Melissa Parker (Smashing Interviews Magazine): You recently wrote an article in The New York Times called, “There Are No Child Sex Slaves at My Local Pizza Parlor.” You’re referring to Pizzagate, the conspiracy theory that was tweeted by a member of Trump’s cabinet?

Alexandra Zapruder: Yeah. That story was so interesting to me. Well, obviously it was more than interesting. It was deeply troubling. But, I looked at it through the lens of having studied conspiracy theories around the Kennedy assassination. In the case of the Kennedy assassination, it’s not like every conspiracy theory is outrageous and horrible. There are questions around what happened to President Kennedy, but people have fallen to a middle ground of sort of legitimate questions. You can debate them. You can agree to disagree. You can stack the evidence in different ways. But, this was so far outside of the realm of anything that could ever happen.

The idea that Hillary Clinton was organizing a child sex ring out of a pizza parlor is so crazy. The idea that so many people could believe it and that this kind of false information could be so easily transmitted speaks to the dangers of modern technology and to this deeply divided part of the world where there are so many people who are not checking their sources. They’re not interested in whether or not what they’re reading or hearing is verified or verifiable. It’s just feeding this hatred and feeding this sense that your political enemies are also your moral enemies.

I think that’s what was so distressing about it to me. Think about the Kennedy assassination. For years, people have been publishing books, writing articles, posting things and disagreeing sometimes vehemently, but no one’s issuing death threats. No one’s accusing their opponents of high crimes. I think that’s a big, big difference.

Melissa Parker (Smashing Interviews Magazine): Who should speak out against this hatred?

Alexander Zapruder: We all have to speak out. We all should speak out. I think we have to stand for the values that we have, and we have to do out best. I think it’s not unlike the post-Kennedy-assassination. It’s a very destabilized time right now, and I think we have a leader who, to many of us, doesn’t feel like a leader. He doesn’t feel like somebody who’s a leader, and it doesn’t seem like he’s aligned with our values. So, that is a very distressing situation.

I understand that there are people at the other end of the political spectrum who felt that way about the political leaders who I consider my heroes. This is part of the problem, that we’re two different Americas.

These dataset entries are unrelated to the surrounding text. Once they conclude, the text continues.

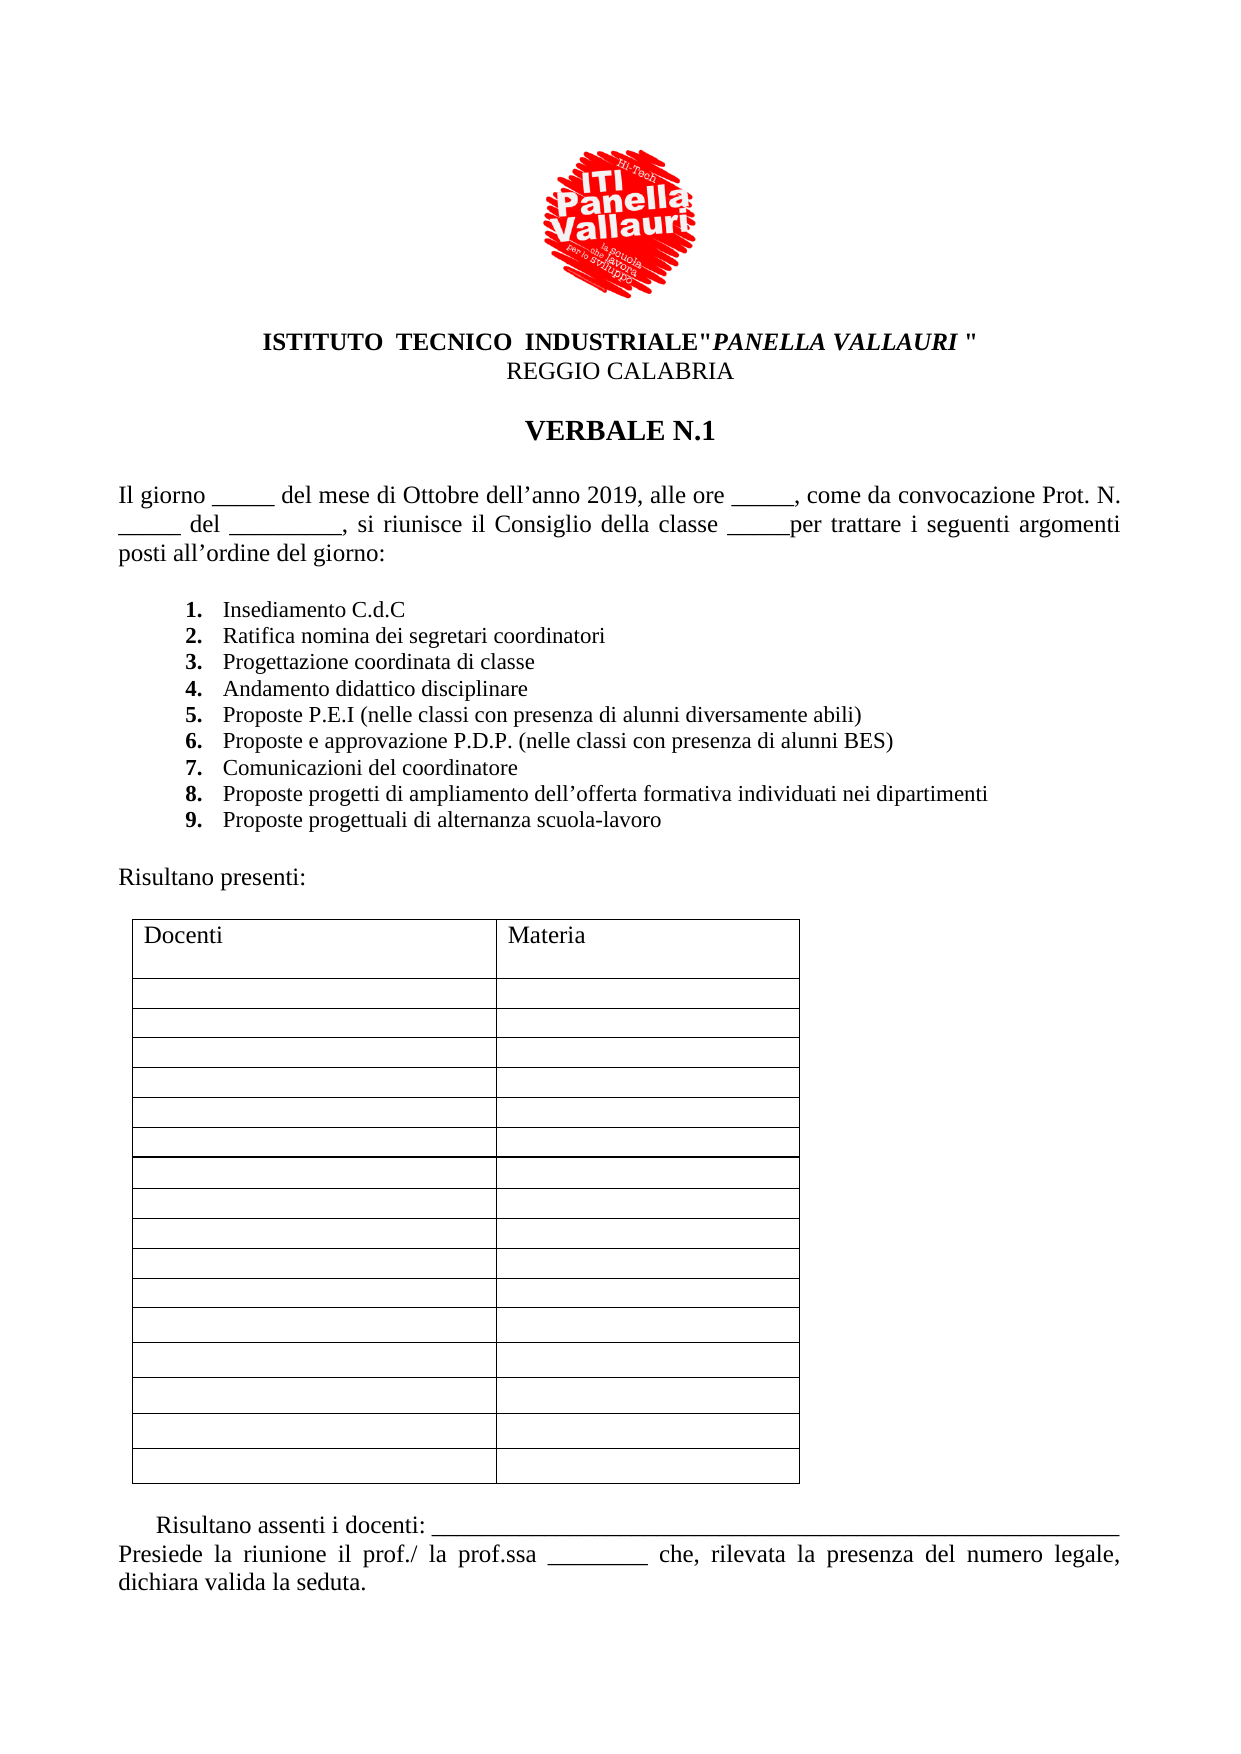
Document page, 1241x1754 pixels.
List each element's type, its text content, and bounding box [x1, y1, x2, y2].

table_cell [497, 1068, 799, 1097]
text VERBALE N.1 [118, 413, 1122, 447]
table_cell [497, 1189, 799, 1218]
list Insediamento C.d.C [185, 596, 1122, 622]
text Risultano presenti: [118, 862, 1122, 890]
table_cell [133, 1308, 496, 1342]
table_cell [133, 1009, 496, 1037]
table_cell [133, 1158, 496, 1188]
table_cell [133, 1279, 496, 1307]
list Progettazione coordinata di classe [185, 648, 1122, 675]
table_cell [497, 1279, 799, 1307]
text REGGIO CALABRIA [118, 356, 1122, 385]
table_cell [497, 1449, 799, 1483]
table_cell [497, 1378, 799, 1412]
table_cell [133, 1343, 496, 1377]
text Il giorno _____ del mese di Ottobre dell’anno 2019, alle ore _____, come da convocazione Prot. N. _____ del _________, si riunisce il Consiglio della classe _____per trattare i seguenti argomenti posti all’ordine del giorno: [118, 481, 1122, 567]
table_header Docenti [133, 920, 496, 978]
table_cell [497, 1009, 799, 1037]
table_cell [497, 979, 799, 1007]
table_header Materia [497, 920, 799, 978]
table_cell [133, 1038, 496, 1067]
table_cell [133, 1378, 496, 1412]
table_cell [497, 1128, 799, 1156]
table_cell [133, 1128, 496, 1156]
table_cell [133, 1098, 496, 1127]
table_cell [497, 1158, 799, 1188]
text ISTITUTO TECNICO INDUSTRIALE"PANELLA VALLAURI " [118, 327, 1122, 356]
table_cell [497, 1038, 799, 1067]
table_cell [497, 1249, 799, 1278]
table_cell [133, 1449, 496, 1483]
list Proposte e approvazione P.D.P. (nelle classi con presenza di alunni BES) [185, 727, 1122, 754]
table_cell [133, 1219, 496, 1248]
table_cell [133, 979, 496, 1007]
table_cell [133, 1189, 496, 1218]
table_cell [497, 1098, 799, 1127]
table_cell [133, 1414, 496, 1447]
list Proposte P.E.I (nelle classi con presenza di alunni diversamente abili) [185, 701, 1122, 727]
list Ratifica nomina dei segretari coordinatori [185, 622, 1122, 648]
text Presiede la riunione il prof./ la prof.ssa ________ che, rilevata la presenza del numero legale, dichiara valida la seduta. [118, 1539, 1122, 1596]
text Risultano assenti i docenti: _______________________________________________________ [156, 1510, 1122, 1539]
list Proposte progettuali di alternanza scuola-lavoro [185, 806, 1122, 833]
table_cell [497, 1308, 799, 1342]
table_cell [497, 1219, 799, 1248]
table_cell [133, 1249, 496, 1278]
list Comunicazioni del coordinatore [185, 754, 1122, 780]
table_cell [497, 1343, 799, 1377]
table_cell [133, 1068, 496, 1097]
list Andamento didattico disciplinare [185, 675, 1122, 701]
list Proposte progetti di ampliamento dell’offerta formativa individuati nei dipartimenti [185, 780, 1122, 806]
table_cell [497, 1414, 799, 1447]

I don’t know how we’re going to merge and see eye-to-eye, but we’re going to have to try. We’ll just have to keep trying.

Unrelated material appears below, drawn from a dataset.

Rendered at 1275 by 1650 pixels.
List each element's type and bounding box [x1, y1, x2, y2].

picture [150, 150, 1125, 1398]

Melissa Parker (Smashing Interviews Magazine): Are you still working at the Holocaust Museum in Washington?

Alexandra Zapruder: I left the museum a number of years ago. I’m a full-time writer. I’ve got all kinds of other articles and projects, and I’m thinking about what I’m going to do next. I’m a mother. I always have a lot of both creative and domestic projects that I’m trying my best to juggle (laughs). So, I don’t know what the next book is going to be. But, I’m a writer, and once I’ve recovered from this book, I’ll do something else. It’s like having a baby. You need a little time in between (laughs). But, it’ll be time eventually to start conceiving something new.

Melissa Parker (Smashing Interviews Magazine): After over 50 years later, has this film been a blessing or a curse for the Zapruder family?

Alexandra Zapruder: It was a burden. I think I would say it was a burden. It certainly was not a blessing, no matter how much money there was, although I would never minimize that. It’s important, and there were certain aspects of our lives that were made easier because of that. But, it was certainly not a blessing. I think to say that it was a curse would be too strong.

I think I would say that it was a tremendous burden and a responsibility that our family took very seriously and tried to weigh the public’s needs to have access to and see the film against our own values of what we felt we owed to the Kennedy family and American society. So, it was a very big responsibility and one that, I think my father and grandfather both discharged tremendously honorably.